Reading passage:
^^^^^^^^
This thread is hilarious

twinkytonk · 23/02/2011 22:06

kungfupanda Does my dp have a brother I don't know about? You've just described my MIL and SIL perfectly. It drives me mad seeing her being taken advantage of. She even phones her daughter if we want to go and see her..........just to check it's ok Hmm We don't bother that much anymore which is a real shame.

MsPav · 24/02/2011 00:54

Just to redress the balance. My MIL was a wonderful woman, and my dear friend. We were very different people, different ideas, tastes etc but always enjoyed each others company and had great laughs together.

She never interfered with my DCS, was a loving Granny and always supportive (my DS is disabled). She got on great with my mum too.

When my marriage to her DS was ending she supported both of us, and continued to be a great friend and support despite my leaving him and his complaints re this.

When my mum died very suddenly she was as supportive as always. She died suddenly too a couple of years ago and I miss her every day.

DuelingFanjo · 24/02/2011 01:03

"To the anaesthetist administering my epidural" Bucharest, what the F**k was your MIl in the theatre/labour room for in the first place?!
^^^^^^^^
Data:
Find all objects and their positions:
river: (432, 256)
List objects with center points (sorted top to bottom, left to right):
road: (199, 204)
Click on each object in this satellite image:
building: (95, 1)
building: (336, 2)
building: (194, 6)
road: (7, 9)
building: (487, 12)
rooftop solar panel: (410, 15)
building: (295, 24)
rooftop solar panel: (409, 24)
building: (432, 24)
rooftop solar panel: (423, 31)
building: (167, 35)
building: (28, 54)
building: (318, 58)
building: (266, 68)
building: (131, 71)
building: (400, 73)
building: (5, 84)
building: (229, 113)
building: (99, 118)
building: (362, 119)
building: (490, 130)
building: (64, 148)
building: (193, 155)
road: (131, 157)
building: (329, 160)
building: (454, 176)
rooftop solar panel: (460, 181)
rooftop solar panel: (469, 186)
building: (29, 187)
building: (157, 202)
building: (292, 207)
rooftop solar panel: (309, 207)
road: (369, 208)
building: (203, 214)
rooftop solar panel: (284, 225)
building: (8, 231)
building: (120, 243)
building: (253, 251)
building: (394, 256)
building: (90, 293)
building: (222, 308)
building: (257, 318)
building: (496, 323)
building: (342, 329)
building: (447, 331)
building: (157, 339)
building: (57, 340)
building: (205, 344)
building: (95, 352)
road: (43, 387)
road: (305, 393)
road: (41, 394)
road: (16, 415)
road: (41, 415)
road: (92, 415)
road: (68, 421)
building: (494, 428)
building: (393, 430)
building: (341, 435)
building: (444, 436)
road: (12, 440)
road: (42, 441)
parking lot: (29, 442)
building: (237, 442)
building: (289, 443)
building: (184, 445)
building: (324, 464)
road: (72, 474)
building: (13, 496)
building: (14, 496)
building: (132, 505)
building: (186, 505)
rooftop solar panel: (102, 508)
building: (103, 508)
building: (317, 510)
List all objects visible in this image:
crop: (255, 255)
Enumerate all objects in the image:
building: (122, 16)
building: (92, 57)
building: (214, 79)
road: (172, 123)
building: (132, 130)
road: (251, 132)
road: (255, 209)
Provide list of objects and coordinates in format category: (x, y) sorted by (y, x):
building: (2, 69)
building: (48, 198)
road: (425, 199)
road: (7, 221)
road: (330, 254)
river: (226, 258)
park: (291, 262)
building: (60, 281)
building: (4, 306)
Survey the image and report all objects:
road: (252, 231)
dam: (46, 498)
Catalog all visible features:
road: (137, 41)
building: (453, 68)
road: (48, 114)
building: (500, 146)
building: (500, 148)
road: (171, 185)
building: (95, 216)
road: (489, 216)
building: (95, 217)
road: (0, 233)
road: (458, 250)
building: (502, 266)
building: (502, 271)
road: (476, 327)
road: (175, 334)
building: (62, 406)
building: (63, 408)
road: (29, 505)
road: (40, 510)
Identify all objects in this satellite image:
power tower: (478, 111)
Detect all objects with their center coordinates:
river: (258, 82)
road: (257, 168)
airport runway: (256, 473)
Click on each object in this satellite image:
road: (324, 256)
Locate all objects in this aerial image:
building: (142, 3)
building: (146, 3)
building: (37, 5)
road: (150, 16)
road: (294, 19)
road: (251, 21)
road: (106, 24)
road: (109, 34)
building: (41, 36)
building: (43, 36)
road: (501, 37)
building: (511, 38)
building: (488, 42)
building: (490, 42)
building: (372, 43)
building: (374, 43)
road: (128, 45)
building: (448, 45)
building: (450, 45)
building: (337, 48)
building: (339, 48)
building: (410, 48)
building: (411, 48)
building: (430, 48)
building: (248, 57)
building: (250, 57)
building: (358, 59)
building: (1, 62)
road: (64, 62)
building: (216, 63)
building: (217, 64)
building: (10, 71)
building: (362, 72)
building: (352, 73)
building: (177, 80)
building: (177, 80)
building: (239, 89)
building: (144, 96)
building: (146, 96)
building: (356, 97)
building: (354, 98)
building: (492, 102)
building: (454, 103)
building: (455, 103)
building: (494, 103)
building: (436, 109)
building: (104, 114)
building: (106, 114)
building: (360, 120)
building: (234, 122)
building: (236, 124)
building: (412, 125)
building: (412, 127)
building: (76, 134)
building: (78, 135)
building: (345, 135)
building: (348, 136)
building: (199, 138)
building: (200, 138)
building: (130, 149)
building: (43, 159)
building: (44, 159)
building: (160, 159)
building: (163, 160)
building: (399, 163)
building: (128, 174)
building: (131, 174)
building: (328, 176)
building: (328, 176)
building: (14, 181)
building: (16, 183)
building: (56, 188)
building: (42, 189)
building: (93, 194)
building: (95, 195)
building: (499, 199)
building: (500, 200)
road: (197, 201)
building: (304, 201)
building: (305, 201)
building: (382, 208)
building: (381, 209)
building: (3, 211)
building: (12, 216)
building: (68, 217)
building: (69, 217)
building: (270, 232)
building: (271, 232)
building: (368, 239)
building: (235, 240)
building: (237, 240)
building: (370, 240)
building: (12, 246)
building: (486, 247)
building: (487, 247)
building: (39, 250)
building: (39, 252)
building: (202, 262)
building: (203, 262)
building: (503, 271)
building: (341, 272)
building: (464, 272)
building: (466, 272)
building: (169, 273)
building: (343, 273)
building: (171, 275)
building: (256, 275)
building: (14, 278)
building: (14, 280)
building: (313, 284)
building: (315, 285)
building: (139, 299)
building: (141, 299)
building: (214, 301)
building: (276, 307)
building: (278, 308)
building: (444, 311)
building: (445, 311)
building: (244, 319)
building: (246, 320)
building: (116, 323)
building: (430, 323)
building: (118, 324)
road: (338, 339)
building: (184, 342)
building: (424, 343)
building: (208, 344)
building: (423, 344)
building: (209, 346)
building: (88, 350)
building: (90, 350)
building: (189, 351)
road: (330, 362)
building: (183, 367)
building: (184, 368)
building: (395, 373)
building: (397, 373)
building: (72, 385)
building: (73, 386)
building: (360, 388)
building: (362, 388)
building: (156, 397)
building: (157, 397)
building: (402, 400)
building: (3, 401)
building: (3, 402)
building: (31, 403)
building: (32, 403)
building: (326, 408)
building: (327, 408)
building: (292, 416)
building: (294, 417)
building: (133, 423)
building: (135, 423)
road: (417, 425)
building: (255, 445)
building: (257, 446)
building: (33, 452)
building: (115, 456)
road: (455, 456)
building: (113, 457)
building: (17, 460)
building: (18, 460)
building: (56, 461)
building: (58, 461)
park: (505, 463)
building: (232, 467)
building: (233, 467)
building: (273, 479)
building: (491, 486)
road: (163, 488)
^^^^^^^^
Work to be completed: Return, word for word, the stretch of the forum thread from "This thread is" through "my mum too.". The entries have no connection to the forum thread.

Result:
This thread is hilarious

twinkytonk · 23/02/2011 22:06

kungfupanda Does my dp have a brother I don't know about? You've just described my MIL and SIL perfectly. It drives me mad seeing her being taken advantage of. She even phones her daughter if we want to go and see her..........just to check it's ok Hmm We don't bother that much anymore which is a real shame.

MsPav · 24/02/2011 00:54

Just to redress the balance. My MIL was a wonderful woman, and my dear friend. We were very different people, different ideas, tastes etc but always enjoyed each others company and had great laughs together.

She never interfered with my DCS, was a loving Granny and always supportive (my DS is disabled). She got on great with my mum too.